DETECTIVE : MEIN NAME IST MASTER, KRIMIMASTER! ICH ÜBERNEHME DEN FALL!

Heute geht es mal ganz klassisch zu und ich ordne meine Gedanken in typische Kategorien ein. Darf auch mal sein.

Spielregeln und Spielablauf:
Der Spielaufbau der ersten Partie geht schnell von der Ermittlerhand. Wir spielen kooperativ und möchten als Polizeieinheit gemeinschaftlich einen Fall lösen.
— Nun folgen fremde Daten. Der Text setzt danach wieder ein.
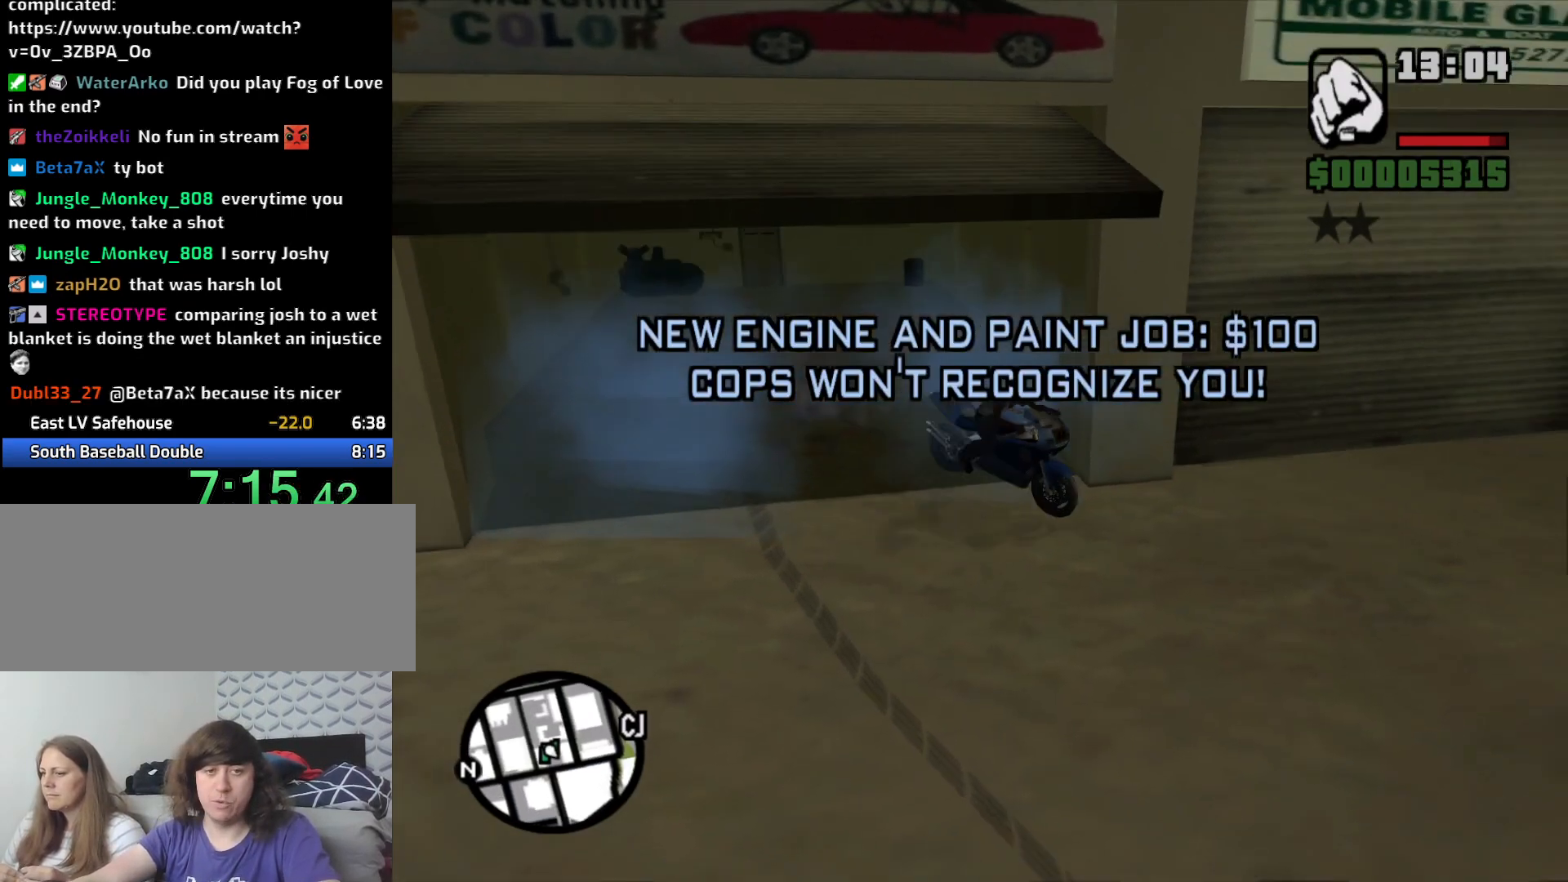
{"keys": ["w"], "mouse": [], "events": [[16, "2", "down"], [66, "2", "up"], [116, "e", "down"], [166, "2", "down"], [216, "e", "up"], [300, "2", "up"], [383, "2", "down"], [483, "2", "up"]]}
Dazu wählen wir einen Charakter und erhalten dementsprechend Marker, die wir während unserer Erkundigung einsetzen können.
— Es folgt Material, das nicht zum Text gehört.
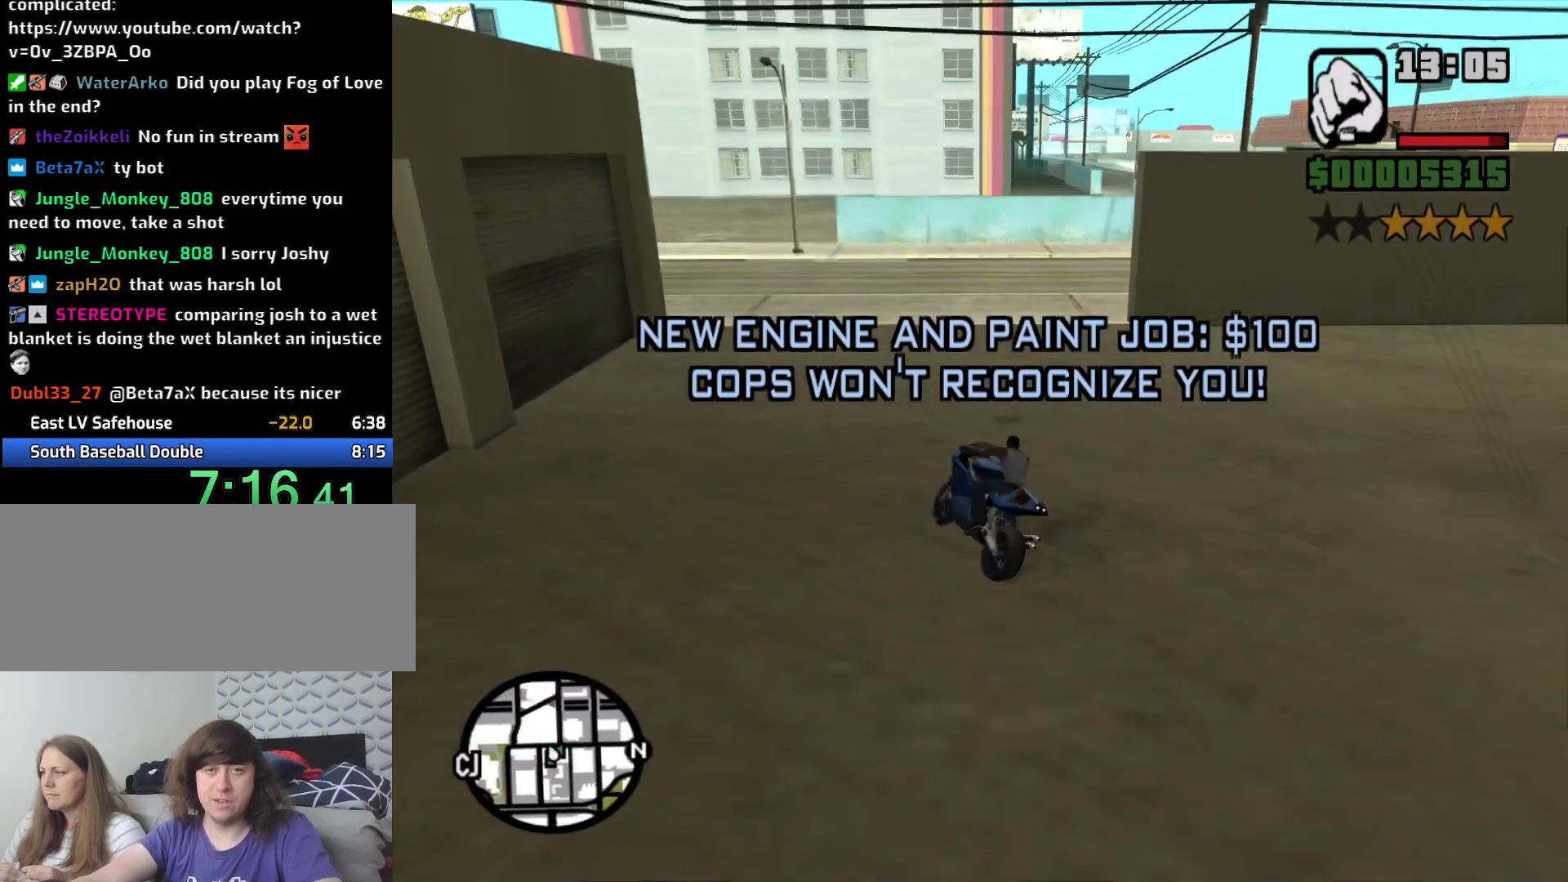
{"keys": ["d"], "mouse": [], "events": [[100, "space", "down"], [333, "space", "up"]]}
Auf dem Spielplan sind die verschiedenen Orte und unsere Zeitleiste, die gnadenlos den Feierabend entgegengeht. Wechseln wir den Ort oder gehen wir einer heißen Spur nach, kostet das Zeit. Möchten wir zum Beispiel im Archiv einen alten Bericht lesen, dann kommt das Kartendeck zum Einsatz. Ähnlich wie bei TIME STORIES bietet das Deck viele Möglichkeiten, die das fortschreiten in der Story gewährleisten.

Beispiel:
Möchtet Ihr im Labor das Blut genauer untersuchen, dann nimmt Karte 12.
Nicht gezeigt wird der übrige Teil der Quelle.